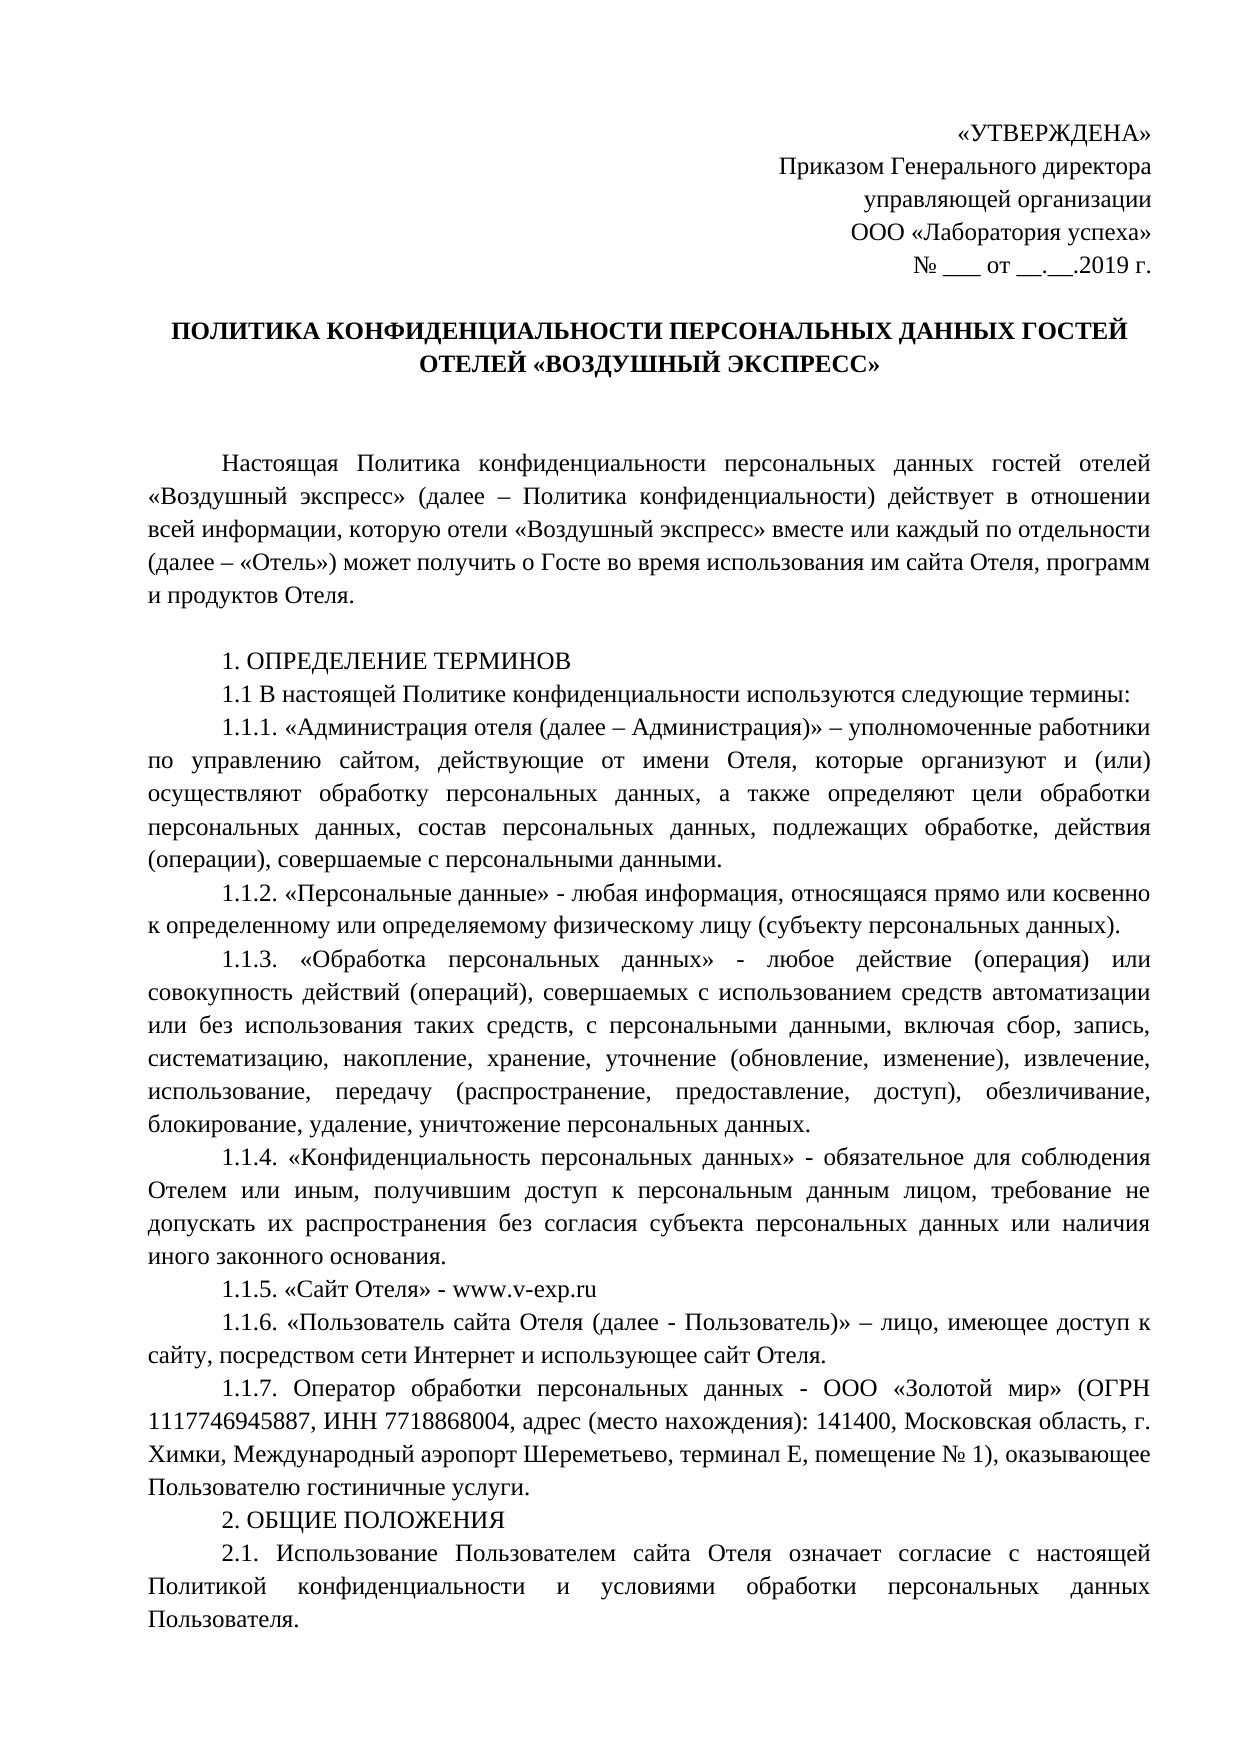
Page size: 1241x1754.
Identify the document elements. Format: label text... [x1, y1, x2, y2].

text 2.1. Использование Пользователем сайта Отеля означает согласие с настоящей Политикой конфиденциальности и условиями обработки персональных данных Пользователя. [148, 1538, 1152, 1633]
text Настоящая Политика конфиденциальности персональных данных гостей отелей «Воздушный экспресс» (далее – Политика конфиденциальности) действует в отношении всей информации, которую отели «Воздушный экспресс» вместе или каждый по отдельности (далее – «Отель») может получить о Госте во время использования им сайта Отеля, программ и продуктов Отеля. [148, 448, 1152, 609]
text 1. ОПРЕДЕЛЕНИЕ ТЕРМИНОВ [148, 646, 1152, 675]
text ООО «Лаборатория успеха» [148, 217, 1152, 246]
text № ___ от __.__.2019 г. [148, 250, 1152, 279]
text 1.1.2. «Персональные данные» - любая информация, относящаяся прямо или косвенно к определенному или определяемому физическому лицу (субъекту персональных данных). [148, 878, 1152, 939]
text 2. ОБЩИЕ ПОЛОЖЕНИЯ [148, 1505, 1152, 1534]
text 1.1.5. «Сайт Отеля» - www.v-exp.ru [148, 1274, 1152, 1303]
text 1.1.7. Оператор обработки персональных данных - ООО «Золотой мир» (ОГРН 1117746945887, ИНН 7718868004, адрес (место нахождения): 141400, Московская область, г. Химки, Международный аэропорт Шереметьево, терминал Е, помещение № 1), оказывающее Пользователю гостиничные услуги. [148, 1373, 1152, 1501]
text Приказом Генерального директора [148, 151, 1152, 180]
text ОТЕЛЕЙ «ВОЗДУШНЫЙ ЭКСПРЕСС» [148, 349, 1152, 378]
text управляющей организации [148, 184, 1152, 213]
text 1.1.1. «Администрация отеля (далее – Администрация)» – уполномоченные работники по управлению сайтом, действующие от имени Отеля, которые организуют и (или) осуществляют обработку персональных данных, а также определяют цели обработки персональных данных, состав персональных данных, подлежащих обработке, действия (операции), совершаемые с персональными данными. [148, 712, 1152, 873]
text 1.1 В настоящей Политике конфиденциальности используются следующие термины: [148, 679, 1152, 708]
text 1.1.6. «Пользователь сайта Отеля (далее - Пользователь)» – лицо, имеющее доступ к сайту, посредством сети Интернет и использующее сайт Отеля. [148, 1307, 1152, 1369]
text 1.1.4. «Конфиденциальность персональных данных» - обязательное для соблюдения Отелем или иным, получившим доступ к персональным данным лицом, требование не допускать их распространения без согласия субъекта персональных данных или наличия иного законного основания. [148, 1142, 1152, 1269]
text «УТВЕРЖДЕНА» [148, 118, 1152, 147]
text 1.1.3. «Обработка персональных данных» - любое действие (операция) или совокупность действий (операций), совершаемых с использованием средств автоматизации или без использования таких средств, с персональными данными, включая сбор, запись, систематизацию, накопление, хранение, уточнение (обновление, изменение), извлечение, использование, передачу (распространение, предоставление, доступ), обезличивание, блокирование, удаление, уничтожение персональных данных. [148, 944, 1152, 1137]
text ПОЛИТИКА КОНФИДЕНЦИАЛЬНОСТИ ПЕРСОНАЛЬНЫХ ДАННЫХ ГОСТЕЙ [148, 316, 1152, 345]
* * *
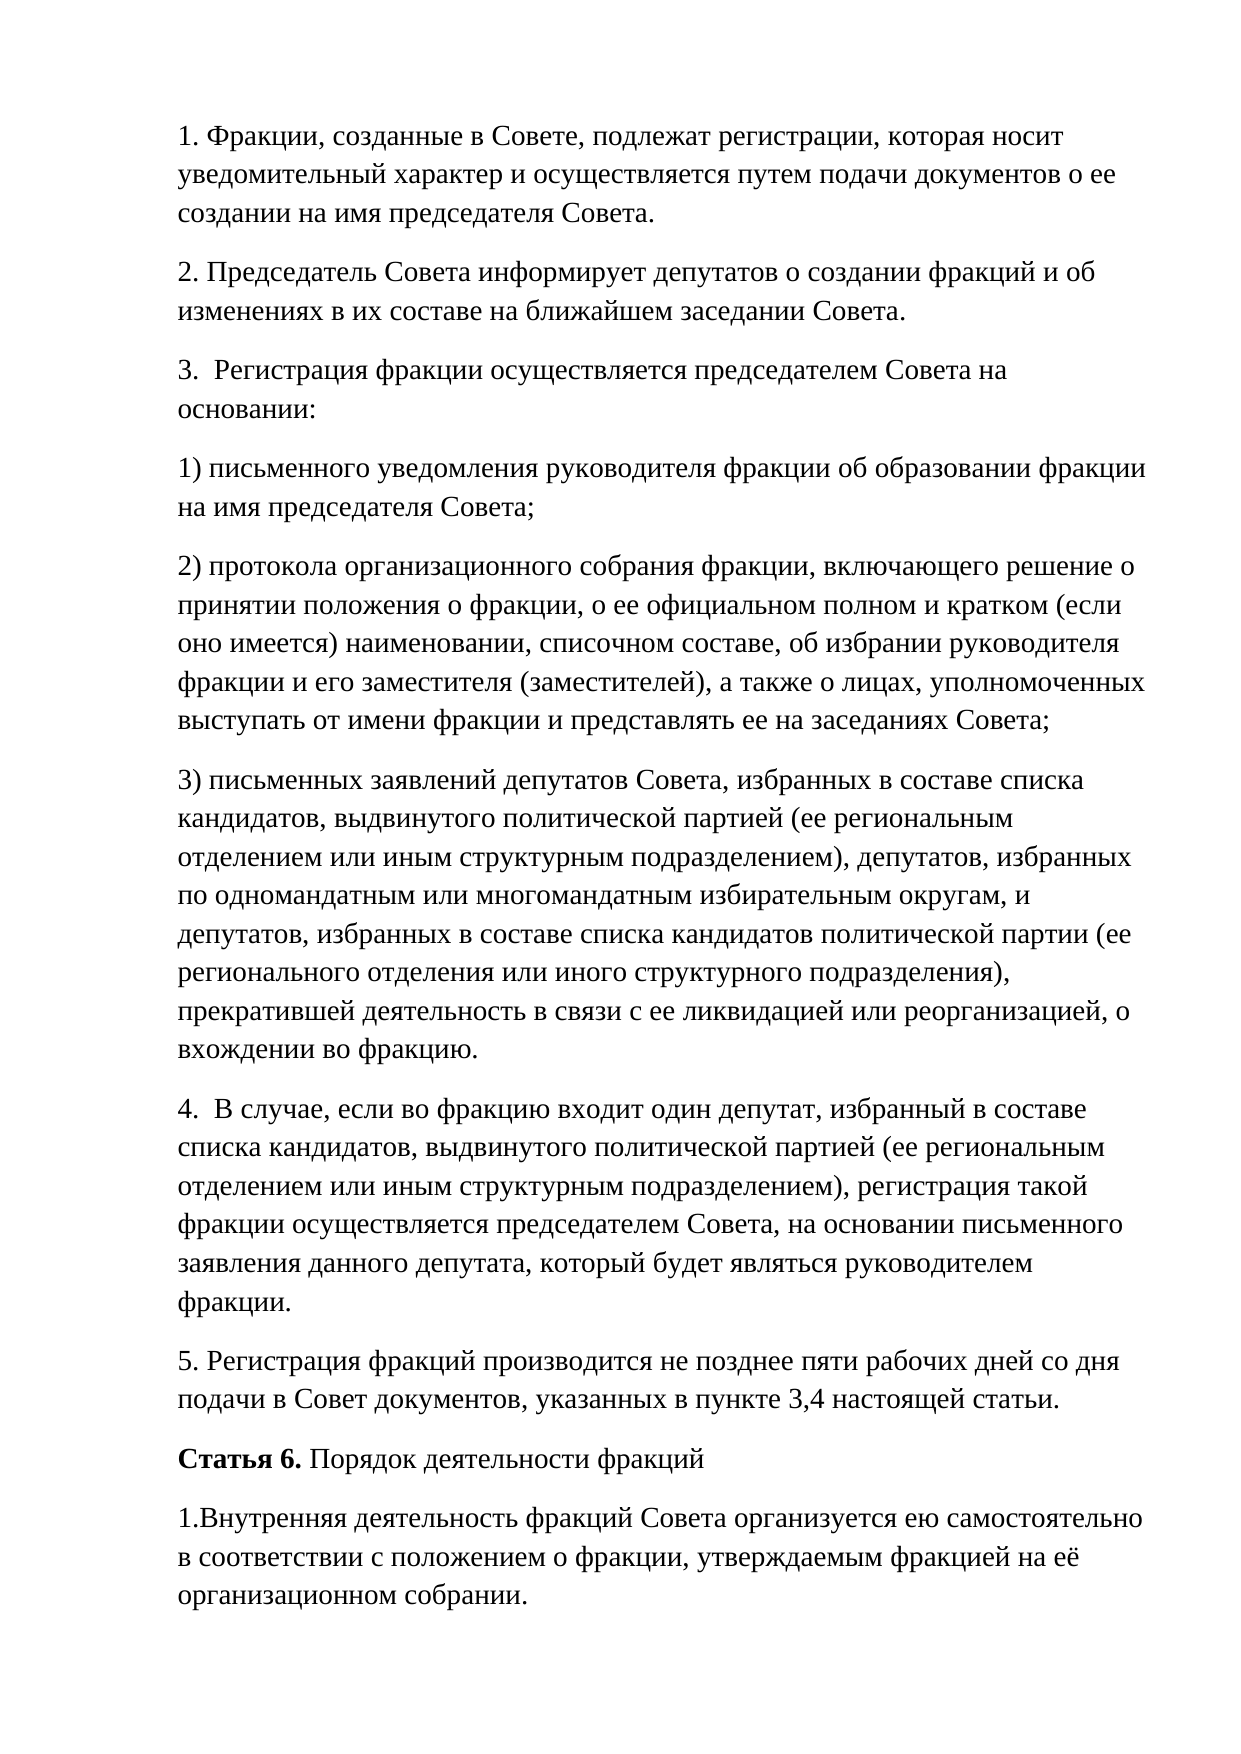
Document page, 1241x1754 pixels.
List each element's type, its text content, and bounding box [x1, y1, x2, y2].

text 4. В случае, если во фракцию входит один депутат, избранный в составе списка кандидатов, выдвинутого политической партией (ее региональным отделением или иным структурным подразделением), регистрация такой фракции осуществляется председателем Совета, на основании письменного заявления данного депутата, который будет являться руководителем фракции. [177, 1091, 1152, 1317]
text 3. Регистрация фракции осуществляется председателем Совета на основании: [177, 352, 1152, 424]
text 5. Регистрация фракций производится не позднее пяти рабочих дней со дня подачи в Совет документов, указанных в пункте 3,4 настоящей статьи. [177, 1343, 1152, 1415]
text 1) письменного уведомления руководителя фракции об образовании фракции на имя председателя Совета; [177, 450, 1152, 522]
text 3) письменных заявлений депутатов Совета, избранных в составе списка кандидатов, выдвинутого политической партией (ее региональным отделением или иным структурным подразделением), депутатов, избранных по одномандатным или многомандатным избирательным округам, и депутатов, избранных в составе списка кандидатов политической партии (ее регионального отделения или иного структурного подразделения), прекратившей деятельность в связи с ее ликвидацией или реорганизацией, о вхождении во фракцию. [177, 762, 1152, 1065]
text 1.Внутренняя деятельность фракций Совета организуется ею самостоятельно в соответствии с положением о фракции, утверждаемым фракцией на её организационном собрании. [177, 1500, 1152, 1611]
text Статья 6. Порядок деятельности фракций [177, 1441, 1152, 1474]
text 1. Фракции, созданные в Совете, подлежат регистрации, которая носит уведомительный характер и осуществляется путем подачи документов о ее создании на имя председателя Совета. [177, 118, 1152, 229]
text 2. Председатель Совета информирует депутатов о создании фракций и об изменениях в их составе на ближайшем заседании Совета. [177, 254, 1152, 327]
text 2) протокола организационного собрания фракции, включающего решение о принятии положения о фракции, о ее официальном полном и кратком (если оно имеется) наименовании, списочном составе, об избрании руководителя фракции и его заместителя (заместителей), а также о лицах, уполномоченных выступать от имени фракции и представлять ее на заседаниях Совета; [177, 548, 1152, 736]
--
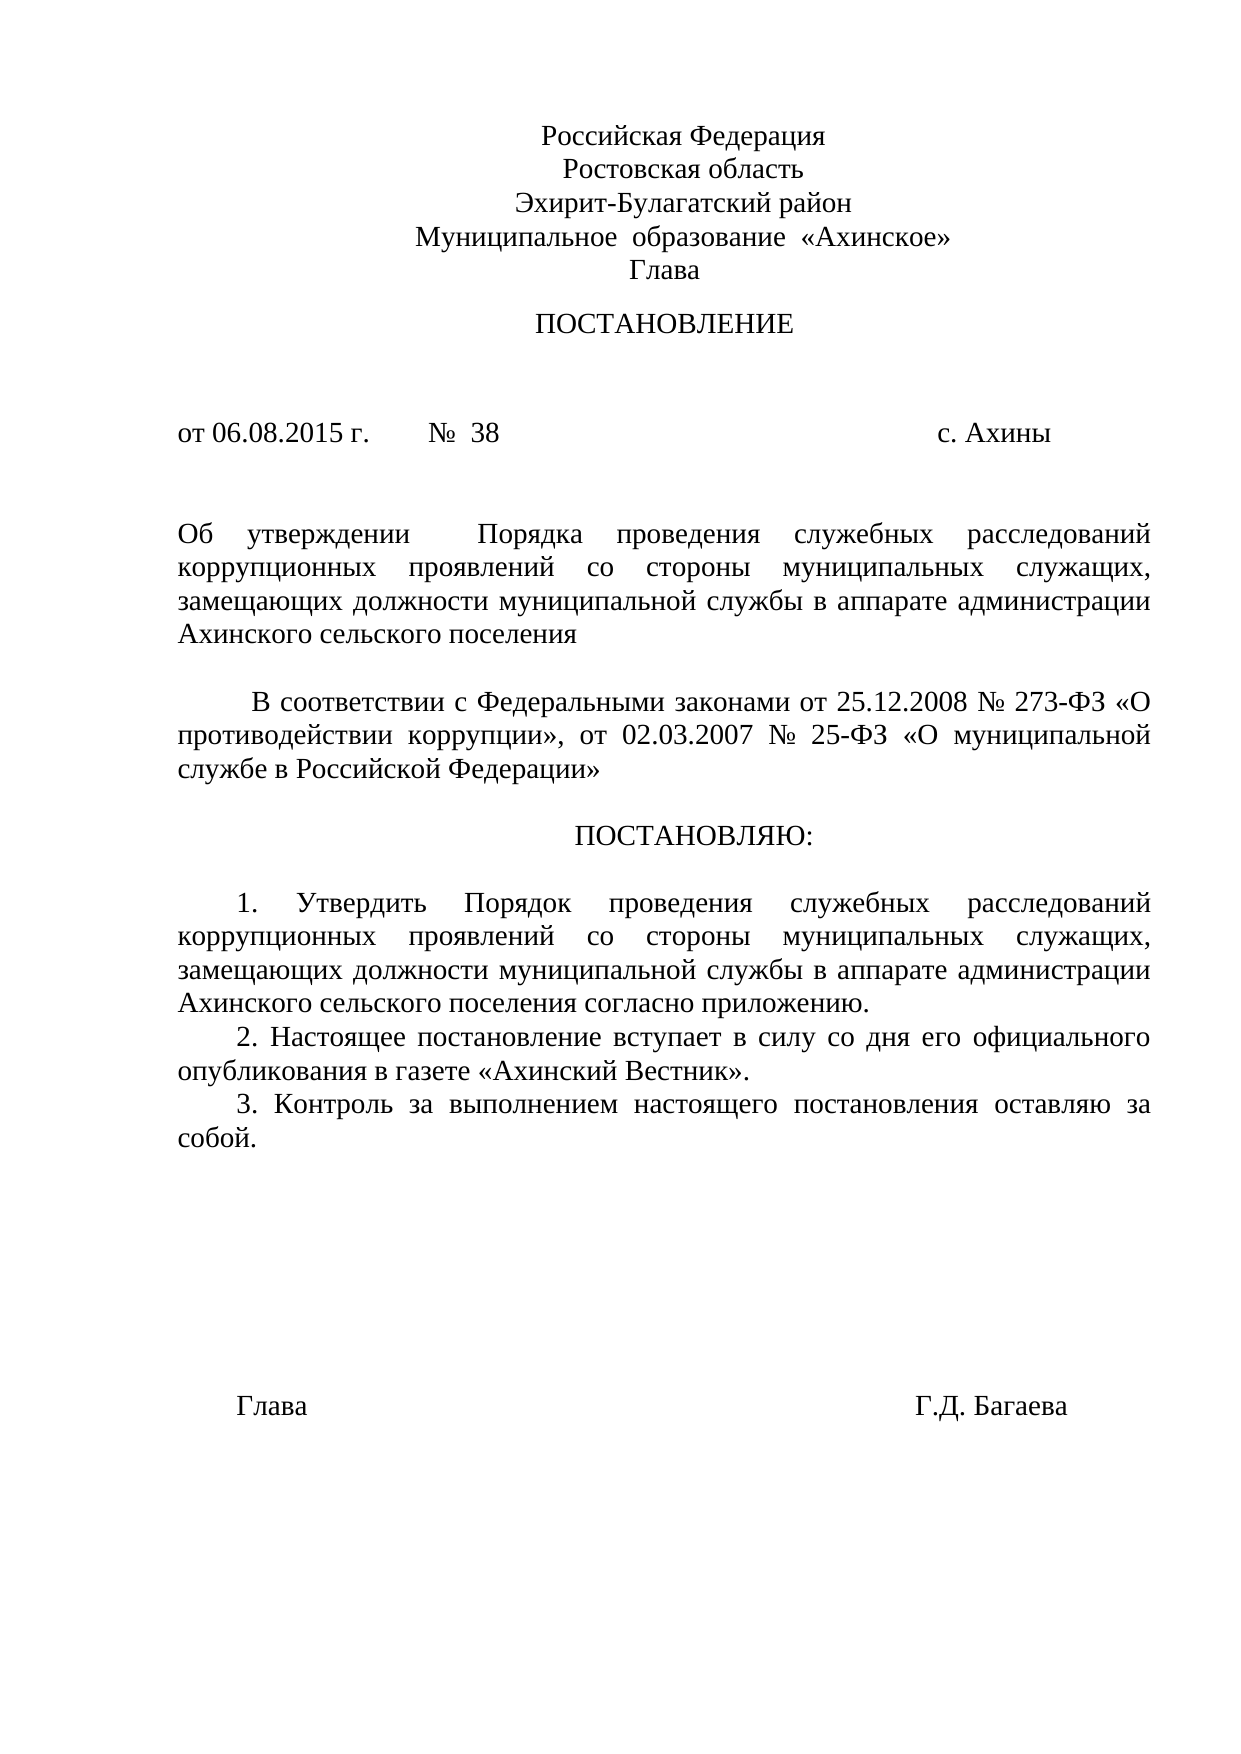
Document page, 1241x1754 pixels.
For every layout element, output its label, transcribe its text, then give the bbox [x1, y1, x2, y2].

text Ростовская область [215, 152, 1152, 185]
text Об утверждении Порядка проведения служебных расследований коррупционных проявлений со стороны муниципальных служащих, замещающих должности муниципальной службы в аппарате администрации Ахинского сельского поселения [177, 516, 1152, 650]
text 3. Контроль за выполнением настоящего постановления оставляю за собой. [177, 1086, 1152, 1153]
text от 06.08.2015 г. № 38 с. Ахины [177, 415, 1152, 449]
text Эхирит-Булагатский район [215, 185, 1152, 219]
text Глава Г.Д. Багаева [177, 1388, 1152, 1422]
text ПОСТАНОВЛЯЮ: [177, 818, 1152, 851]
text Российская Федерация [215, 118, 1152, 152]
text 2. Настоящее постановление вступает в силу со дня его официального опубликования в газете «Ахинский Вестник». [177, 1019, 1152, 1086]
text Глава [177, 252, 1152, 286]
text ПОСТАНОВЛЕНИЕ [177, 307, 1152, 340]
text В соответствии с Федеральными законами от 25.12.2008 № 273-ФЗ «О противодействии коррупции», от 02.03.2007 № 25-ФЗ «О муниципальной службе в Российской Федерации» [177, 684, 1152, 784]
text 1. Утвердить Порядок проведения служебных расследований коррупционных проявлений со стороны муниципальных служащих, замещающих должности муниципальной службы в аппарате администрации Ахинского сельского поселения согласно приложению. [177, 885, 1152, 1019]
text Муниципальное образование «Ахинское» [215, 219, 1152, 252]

▶ **What to do**: What are the lines above that hold the string "label"? Copy them.

▶ **Solution for this problem**:
Identify the document elements. Format: label text... [x1, y1, x2, y2].
For every layout element, output its label, transcribe its text, then give the bbox [x1, y1, x2, y2].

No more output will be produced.